JAKARTA - Kepala Divisi Pasar Modal Syariah Bursa Efek Indonesia (BEI) Irwan Abdalloh mengatakan total aset wakaf saham baru mencapai Rp280 juta sejak diluncurkan pada 2019 lalu.

Menurut Irwan, target wakaf saham di Indonesia sejak awal memang untuk menyasar generasi muda, berbeda dengan negara lain yang menyasar korporasi. 

"Jadi meskipun kita luncurkan di 2019, tapi kami tidak berharap akan cepat pertumbuhannya. Data per September kemarin aset wakaf Rp280 juta dari 2019 sampai sekarang," ujar Irwan dalam gelaran Wakaferse 2023 di gedung BEI, Jakarta, dilansir ANTARA, Jumat, 3 November.

Mengutip laman idx.co.id, wakaf saham merupakan kegiatan berwakaf yang objeknya adalah saham syariah yang tercatat di BEI atau keuntungan dari saham syariah yang tercatat di BEI. Jadi, tidak hanya saham itu sendiri yang dapat diwakafkan, tetapi juga keuntungan dividen atau capital gain dari suatu saham bisa diwakafkan.

Saham syariah sebagai objek wakaf sudah diperbolehkan dalam Peraturan Perundangan-undangan sebagaimana tertulis pada Undang-undang Wakaf serta peraturan turunannya.

Saham syariah juga diperbolehkan sebagai objek wakaf menurut prinsip syariah sebagaimana dijelaskan dalam fatwa MUI tentang Wakaf Uang tahun 2002.

Pelaksanaan wakaf saham akan dibantu oleh perusahaan sekuritas yang berperan untuk memindahkan saham dari portofolio investor ke portofolio lembaga wakaf (nazhir).

Selanjutnya saham-saham yang telah diwakafkan akan dikelola oleh nazhir dan keuntungan investasi saham akan disalurkan kepada para penerima manfaat (mauquf alaihi) melalui program-program yang dimiliki oleh nazhir.
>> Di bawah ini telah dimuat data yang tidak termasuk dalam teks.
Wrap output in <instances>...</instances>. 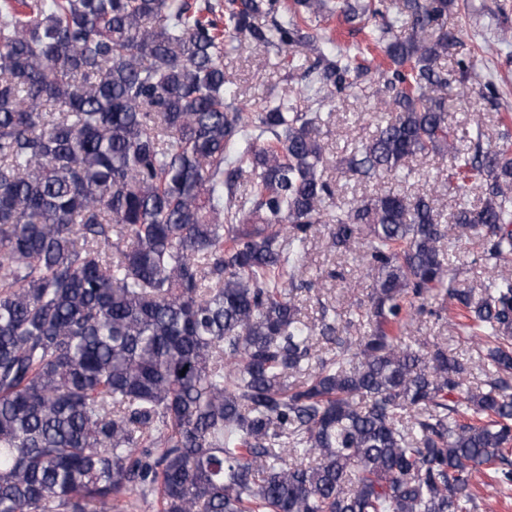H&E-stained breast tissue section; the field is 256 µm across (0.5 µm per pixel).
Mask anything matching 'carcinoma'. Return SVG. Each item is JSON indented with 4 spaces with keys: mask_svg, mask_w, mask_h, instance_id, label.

Saat ini ada enam perusahaan sekuritas dan lima lembaga wakaf yang menyediakan kemudahan berwakaf saham yaitu MNC Sekuritas yang bekerja sama dengan Badan Wakaf Indonesia (BWI) dan Rumah Zakat, BNI Sekuritas yang bekerja sama dengan Global Wakaf, dan Henan Putihrai Sekuritas yang bekerja sama dengan Global Wakaf.

Selanjutnya, Phillip Sekuritas yang bekerja sama dengan Dompet Dhuafa, Panin Sekuritas yang bekerja sama dengan Dompet Dhuafa, dan Samuel Sekuritas yang bekerja sama dengan PPPA Daarul Quran.